> **Task**
Please print the batch deployment walkthrough word for word from "Note: There may" to "to the deployment.".

> **Passage to read**
==============================

Another approach to expose the model to be consumed by other users/applications is to create a batch deployment. This type of deployment will make an instance of the model available to make predictions against data assets or groups of records. The model prediction requests are scheduled as jobs, which are executed asynchronously. For the lab, we will break this into two steps: 1. Creating the batch deployment 2. Creating and scheduling the batch job

Lets start by creating the deployment:

  • Navigate to the left-hand (☰) hamburger menu and choose Deployment Spaces -> View all spaces:

  • Choose the deployment space you created previously by clicking on the name of the space.

  • From your deployment space overview, in the table, find the model name for the model you previously built and now want to create a deployment against. Use your mouse to hover over the right side of that table row and click the Deploy rocket icon (the icons are not visible by default until you hover over them).

Note: There may be more than one model listed in them 'Models' section. This can happen if you have run the Jupyter notebook more than once or if you have run through both the Jupyter notebook and AutoAI modules to create models. Although you could select any of the models you see listed in the page, the recommendation is to start with whicever model is available that is using a spark-mllib_2.3 runtime.

  • On the 'Create a deployment' screen: choose Batch for the Deployment Type, give the deployment a name and optional description. From the 'Hardware definition' drop down, select the smallest option (1 standard CPU, 4GB RAM in this case though for large or frequent batch jobs, you might choose to scale the hardware up). Click the Create button.

  • Once the status shows as Deployed you will be able to start submitting jobs to the deployment.

==============================

> **Dataset content**

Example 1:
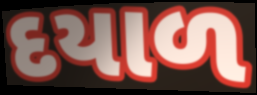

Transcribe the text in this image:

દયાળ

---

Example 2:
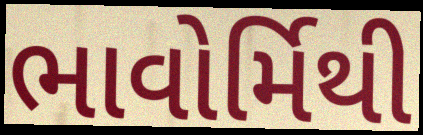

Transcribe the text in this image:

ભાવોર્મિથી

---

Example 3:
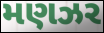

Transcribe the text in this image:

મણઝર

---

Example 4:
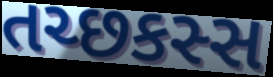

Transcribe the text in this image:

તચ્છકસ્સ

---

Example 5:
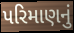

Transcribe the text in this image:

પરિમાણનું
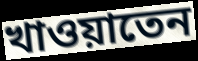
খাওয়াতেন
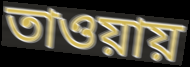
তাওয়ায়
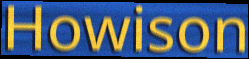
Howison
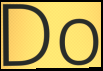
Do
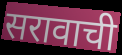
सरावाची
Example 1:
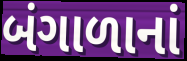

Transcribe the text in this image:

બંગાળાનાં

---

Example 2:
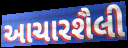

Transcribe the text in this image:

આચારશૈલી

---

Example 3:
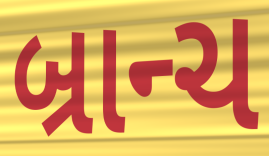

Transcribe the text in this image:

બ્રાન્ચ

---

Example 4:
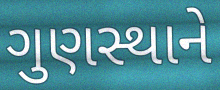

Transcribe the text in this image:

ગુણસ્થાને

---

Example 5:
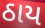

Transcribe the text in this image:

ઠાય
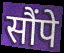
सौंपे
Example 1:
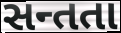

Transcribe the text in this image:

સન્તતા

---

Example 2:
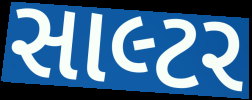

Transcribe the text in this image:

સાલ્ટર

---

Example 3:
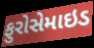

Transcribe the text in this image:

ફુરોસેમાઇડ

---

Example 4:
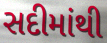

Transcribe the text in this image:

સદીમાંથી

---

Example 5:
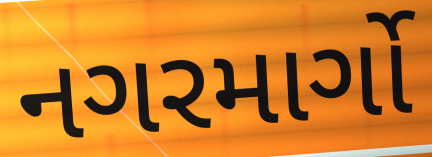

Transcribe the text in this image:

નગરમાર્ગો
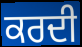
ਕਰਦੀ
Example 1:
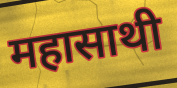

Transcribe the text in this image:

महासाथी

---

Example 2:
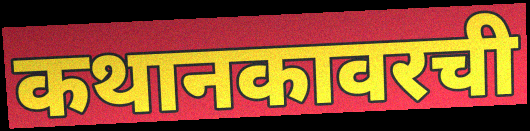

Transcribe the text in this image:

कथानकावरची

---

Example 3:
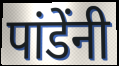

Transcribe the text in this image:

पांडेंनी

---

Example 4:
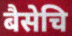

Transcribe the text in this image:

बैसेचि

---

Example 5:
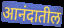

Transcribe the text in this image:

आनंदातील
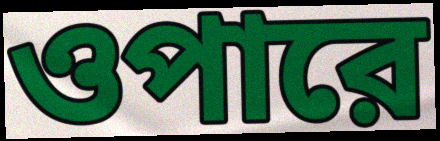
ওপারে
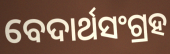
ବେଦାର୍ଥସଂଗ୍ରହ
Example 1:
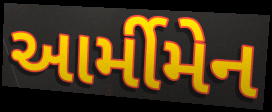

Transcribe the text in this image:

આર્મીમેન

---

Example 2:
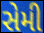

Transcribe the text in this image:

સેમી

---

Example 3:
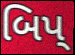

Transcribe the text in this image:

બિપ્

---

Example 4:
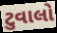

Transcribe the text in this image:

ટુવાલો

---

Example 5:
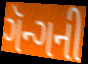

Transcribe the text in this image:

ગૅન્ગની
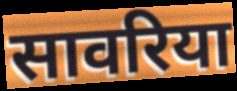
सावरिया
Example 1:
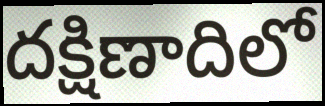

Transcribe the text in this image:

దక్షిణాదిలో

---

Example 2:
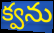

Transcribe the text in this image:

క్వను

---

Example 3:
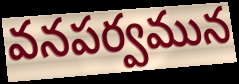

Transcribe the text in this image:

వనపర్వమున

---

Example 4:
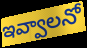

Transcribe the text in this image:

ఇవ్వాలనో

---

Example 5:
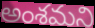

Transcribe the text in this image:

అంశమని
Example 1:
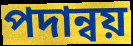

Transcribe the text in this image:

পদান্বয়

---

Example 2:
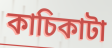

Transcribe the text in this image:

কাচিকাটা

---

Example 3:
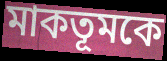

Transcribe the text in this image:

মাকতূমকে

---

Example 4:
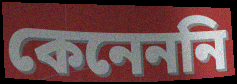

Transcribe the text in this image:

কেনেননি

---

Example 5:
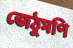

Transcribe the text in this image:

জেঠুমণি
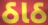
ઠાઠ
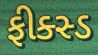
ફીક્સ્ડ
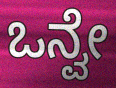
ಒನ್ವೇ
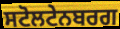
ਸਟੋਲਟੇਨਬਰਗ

==============================

> **Result of the exercise**
Note: There may be more than one model listed in them 'Models' section. This can happen if you have run the Jupyter notebook more than once or if you have run through both the Jupyter notebook and AutoAI modules to create models. Although you could select any of the models you see listed in the page, the recommendation is to start with whicever model is available that is using a spark-mllib_2.3 runtime.

  • On the 'Create a deployment' screen: choose Batch for the Deployment Type, give the deployment a name and optional description. From the 'Hardware definition' drop down, select the smallest option (1 standard CPU, 4GB RAM in this case though for large or frequent batch jobs, you might choose to scale the hardware up). Click the Create button.

  • Once the status shows as Deployed you will be able to start submitting jobs to the deployment.